Beginning this April, a pilot program for hip and knee replacement was put into place in major-metro areas of the state. Hospitals are given a bundled bulk payment for the joint replacement, and with the joint replacement, the hospital assumes a 90-day responsibility for the patient post-discharge.

“The bottom line for each joint replacement is dependent upon improving the outcome of the patient,” Taylor said. “This is forcing conversations on the coordination of care for patients.”

Taylor and staff at BKD anticipate that more healthcare procedures and services will be placed into “bundled” payments, placing the hospitals at risk financially.

As a result of the anticipated changes to the payment delivery methods for the hospitals they serve, BKD has hired non-CPA staff to help the accounting firm better understand the clinical side of the business.

BKD sends an audit team to TCMH each March, spending about a week pouring over hospital financial information from the previous year. The firm takes about a month to complete the audit information including expense statements, balance sheets, statement of cash flows and other information that comprises the financial report documents presented at the April board meeting.

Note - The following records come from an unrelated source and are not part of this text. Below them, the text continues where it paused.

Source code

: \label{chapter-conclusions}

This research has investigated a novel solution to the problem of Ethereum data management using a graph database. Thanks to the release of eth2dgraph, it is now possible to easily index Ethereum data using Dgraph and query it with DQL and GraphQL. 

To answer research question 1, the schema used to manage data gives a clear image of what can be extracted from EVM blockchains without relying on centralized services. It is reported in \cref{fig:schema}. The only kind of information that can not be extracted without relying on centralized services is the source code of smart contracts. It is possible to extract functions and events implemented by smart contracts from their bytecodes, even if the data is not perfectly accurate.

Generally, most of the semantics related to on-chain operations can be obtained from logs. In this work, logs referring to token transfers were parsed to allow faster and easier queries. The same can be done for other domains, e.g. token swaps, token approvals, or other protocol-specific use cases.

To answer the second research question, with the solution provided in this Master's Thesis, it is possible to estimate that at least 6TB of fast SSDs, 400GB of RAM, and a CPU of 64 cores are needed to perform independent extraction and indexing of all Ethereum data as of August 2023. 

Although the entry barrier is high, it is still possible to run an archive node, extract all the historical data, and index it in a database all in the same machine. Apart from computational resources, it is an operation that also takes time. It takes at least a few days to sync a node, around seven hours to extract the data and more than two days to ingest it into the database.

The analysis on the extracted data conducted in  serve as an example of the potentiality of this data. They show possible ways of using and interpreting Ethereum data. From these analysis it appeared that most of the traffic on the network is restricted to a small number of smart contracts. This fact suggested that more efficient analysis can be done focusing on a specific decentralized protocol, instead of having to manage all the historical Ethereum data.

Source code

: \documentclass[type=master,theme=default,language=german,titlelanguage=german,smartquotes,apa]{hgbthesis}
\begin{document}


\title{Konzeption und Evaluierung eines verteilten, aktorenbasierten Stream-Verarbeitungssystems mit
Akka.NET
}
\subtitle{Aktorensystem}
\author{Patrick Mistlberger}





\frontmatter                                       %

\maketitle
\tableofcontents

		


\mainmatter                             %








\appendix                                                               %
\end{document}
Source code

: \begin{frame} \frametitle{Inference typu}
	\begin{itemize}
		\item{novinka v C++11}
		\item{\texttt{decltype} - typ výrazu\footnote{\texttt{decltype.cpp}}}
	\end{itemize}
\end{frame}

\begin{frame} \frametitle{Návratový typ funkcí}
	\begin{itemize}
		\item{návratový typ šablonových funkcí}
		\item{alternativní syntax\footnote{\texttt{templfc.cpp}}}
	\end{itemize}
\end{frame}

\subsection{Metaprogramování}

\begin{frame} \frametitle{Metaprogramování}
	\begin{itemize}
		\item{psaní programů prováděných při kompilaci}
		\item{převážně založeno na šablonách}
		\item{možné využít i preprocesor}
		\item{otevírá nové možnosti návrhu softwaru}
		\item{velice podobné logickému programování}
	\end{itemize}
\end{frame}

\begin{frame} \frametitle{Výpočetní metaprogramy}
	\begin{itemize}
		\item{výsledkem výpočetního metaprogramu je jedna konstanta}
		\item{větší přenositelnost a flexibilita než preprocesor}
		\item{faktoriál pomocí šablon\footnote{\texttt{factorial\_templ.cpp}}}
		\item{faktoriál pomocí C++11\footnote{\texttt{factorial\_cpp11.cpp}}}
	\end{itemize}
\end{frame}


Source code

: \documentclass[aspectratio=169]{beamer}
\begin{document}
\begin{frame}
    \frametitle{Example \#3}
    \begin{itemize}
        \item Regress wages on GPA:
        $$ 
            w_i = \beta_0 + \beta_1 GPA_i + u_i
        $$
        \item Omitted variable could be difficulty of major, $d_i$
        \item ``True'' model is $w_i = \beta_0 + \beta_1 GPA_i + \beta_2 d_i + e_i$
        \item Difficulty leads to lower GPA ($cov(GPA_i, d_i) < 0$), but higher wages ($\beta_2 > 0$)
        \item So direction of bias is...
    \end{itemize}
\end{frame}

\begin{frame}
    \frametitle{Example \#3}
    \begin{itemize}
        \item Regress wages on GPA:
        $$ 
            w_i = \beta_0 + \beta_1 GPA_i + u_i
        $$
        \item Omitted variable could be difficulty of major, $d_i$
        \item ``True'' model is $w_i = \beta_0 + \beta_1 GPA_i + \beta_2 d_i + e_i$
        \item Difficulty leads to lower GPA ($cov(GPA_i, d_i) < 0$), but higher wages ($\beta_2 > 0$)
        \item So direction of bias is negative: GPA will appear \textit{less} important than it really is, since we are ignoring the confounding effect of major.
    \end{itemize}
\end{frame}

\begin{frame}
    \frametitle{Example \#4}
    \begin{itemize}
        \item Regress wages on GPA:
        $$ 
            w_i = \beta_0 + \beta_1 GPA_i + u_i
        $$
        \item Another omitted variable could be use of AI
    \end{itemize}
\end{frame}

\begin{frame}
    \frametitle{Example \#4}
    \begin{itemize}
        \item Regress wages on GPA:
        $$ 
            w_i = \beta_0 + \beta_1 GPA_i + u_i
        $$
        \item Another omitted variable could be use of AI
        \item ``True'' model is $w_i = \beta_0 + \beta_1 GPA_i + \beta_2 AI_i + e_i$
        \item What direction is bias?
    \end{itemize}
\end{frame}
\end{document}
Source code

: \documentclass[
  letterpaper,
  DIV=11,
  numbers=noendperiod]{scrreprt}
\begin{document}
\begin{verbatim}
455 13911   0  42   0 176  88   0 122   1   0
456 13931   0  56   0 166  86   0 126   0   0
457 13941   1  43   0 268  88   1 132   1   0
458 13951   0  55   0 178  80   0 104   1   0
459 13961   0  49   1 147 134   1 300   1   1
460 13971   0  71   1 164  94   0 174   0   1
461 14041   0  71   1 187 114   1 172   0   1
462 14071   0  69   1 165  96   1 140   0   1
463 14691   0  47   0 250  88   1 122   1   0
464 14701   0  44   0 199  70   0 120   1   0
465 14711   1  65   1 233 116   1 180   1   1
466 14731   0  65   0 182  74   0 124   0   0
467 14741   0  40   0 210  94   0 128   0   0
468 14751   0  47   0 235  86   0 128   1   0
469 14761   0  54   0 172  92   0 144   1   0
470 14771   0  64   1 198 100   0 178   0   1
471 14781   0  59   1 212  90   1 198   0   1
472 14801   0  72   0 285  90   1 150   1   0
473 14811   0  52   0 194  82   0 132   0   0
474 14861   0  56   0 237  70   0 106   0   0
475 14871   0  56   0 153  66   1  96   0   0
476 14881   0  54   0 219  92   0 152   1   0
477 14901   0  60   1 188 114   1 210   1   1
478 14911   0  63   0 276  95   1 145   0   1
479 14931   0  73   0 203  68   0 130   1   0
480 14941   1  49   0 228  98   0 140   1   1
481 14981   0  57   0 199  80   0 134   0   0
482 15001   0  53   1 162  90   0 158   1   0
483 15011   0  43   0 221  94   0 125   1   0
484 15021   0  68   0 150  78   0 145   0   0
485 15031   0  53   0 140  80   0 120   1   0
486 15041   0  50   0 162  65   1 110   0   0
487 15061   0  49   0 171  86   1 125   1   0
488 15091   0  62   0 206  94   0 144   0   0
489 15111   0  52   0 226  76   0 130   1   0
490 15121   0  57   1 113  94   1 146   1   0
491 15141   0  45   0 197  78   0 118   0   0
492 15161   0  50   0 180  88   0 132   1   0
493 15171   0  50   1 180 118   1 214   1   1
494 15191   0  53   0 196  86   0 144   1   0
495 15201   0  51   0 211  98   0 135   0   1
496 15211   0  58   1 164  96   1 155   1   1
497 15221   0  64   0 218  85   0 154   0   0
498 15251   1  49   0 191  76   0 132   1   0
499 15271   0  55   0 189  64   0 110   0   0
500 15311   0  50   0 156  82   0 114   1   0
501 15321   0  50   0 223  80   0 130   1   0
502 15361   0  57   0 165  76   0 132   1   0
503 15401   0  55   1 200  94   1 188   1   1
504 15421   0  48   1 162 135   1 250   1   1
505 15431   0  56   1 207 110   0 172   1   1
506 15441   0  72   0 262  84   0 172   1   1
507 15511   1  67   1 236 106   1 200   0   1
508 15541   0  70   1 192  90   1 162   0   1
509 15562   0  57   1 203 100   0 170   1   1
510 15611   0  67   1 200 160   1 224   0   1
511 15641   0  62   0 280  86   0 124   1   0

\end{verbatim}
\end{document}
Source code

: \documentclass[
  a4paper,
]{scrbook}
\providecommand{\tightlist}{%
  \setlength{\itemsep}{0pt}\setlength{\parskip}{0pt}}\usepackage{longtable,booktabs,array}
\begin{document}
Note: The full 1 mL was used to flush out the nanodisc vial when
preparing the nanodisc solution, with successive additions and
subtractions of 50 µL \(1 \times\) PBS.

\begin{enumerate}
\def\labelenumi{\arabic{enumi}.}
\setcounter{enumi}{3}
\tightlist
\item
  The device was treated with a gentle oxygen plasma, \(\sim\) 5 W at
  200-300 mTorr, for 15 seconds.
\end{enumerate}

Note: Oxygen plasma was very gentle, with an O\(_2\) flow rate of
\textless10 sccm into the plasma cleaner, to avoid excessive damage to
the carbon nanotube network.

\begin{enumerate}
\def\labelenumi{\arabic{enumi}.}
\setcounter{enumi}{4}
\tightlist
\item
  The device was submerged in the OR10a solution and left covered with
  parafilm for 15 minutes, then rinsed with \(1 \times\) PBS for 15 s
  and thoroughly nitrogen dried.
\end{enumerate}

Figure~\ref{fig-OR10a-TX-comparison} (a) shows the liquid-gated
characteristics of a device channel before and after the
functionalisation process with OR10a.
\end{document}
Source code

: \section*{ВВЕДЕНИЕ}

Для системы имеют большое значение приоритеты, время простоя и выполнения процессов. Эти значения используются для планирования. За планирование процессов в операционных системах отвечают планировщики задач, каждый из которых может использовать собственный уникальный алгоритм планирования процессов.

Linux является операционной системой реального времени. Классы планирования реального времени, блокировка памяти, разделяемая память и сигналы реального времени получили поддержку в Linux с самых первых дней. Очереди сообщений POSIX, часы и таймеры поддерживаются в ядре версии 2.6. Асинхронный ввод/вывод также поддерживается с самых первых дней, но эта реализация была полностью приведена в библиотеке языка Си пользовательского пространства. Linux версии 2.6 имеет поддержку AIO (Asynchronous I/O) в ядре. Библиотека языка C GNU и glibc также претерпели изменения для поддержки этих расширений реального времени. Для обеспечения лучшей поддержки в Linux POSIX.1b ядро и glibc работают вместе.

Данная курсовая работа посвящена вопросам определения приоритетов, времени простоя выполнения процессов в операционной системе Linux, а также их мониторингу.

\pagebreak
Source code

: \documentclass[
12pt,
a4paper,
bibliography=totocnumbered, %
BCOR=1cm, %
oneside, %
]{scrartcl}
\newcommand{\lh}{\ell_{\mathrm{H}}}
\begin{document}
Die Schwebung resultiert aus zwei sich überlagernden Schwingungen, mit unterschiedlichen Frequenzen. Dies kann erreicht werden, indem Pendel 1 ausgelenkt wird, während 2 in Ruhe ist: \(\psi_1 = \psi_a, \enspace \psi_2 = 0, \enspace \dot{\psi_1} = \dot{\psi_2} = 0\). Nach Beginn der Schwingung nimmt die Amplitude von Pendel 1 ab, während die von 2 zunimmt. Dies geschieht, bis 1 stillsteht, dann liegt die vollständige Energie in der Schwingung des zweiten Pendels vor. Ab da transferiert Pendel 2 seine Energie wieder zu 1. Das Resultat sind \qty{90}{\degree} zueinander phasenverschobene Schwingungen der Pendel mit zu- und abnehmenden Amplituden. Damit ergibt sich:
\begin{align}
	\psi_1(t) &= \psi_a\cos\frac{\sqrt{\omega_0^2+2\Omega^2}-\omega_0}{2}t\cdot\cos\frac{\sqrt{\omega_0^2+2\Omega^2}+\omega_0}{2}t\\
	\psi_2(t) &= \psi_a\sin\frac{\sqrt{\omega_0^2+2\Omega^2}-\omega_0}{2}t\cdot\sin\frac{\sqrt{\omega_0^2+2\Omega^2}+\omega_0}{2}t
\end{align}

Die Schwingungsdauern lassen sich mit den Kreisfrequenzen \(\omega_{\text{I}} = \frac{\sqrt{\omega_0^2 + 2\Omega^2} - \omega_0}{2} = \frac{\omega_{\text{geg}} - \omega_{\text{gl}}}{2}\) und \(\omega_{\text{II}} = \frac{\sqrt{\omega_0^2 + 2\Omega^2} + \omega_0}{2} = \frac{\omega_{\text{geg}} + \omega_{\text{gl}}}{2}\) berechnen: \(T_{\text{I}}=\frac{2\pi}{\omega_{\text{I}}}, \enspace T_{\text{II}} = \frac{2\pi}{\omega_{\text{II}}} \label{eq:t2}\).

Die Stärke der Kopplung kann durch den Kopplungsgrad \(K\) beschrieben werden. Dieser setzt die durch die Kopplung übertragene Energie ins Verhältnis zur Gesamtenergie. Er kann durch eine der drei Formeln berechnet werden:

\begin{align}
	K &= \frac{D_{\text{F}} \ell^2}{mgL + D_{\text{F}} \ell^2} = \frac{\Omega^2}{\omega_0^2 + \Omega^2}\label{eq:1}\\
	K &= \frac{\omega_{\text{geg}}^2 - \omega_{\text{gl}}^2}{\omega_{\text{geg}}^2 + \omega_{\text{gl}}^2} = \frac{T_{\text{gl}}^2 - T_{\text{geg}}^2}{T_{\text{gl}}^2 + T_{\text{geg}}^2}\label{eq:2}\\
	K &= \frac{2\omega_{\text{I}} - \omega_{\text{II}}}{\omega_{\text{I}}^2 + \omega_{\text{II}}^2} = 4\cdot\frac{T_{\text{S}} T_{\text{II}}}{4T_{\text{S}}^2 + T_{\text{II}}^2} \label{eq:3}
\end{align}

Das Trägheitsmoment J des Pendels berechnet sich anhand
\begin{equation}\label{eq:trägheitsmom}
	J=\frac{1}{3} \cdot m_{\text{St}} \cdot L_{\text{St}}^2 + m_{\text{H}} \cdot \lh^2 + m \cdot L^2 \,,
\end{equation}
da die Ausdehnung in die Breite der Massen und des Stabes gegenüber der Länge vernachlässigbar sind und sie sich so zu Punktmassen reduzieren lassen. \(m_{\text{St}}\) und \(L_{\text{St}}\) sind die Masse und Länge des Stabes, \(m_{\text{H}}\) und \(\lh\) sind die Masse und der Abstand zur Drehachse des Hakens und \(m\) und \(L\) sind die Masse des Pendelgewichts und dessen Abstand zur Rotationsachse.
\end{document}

BKD uses historical TCMH data and data from other healthcare facilities for comparison purposes during the audit. BKD also has access to the latest information regarding hospital payers which helps the firm reach concrete numbers in the final audit report.

“As our numbers show, there was not a significant change from the numbers you reported internally to those we are reporting,” Weis said. “You did a good job making decisions throughout 2015 based on your internal results.”

In the hospital administrative report, Wes Murray, chief executive officer, explained that he and Joleen Senter Durham, physician recruiting director at TCMH, visited the Cox Family Medicine Residency Program in Springfield where they talked with residents about TCMH.

“We had a very productive meeting and provided lunch for about 15 people,” Murray said, adding, “We spoke with them about moonlighting in the ER, rural residency rotations in the clinic or surgery department, weekend hospitalist work, and full-time opportunities after residency.”

Durham noted that several of the current residents have roots in the Ozarks.

“Most residents will take a job within 100 miles of where they complete residency,” Durham said. “We are very fortunate that Cox allows us the opportunity to meet with their residents regularly.”

Ron Prenger, CoxHealth representative, pointed out that the Cox residency program was recently allowed to add an additional resident, and the program hopes to add more slots for residents in the future.

Linda Pamperien, chief financial officer at TCMH, presented the financial report for the month of March.

“Inpatient volumes were below budgeted expectations, but outpatient volumes were above budgeted expectations for an overall revenue of $23,261,” Pamperien said.

Due to Medicaid payment remittance for three weeks instead of two in the month of March, contractual adjustments were higher, coming in at almost 68 percent.

With the higher contractual adjustment, TCMH ended the month of March with negative bottom line of $132,017.53, creating a neative year-to-date bottom line of $35,996.74.

Present at the meeting were Weis; Taylor; Murray; Pamperien; Durham; Prenger; Anita Kuhn, controller; Dr. Jonathan Beers, TCMH chief of staff; and board members Jim Perry; Mark Hampton; Omanez Fockler, and Janet Wiseman.

The next meeting of the TCMH board of trustees is Tue., May 24 at 12 p.m. in the hospital board room.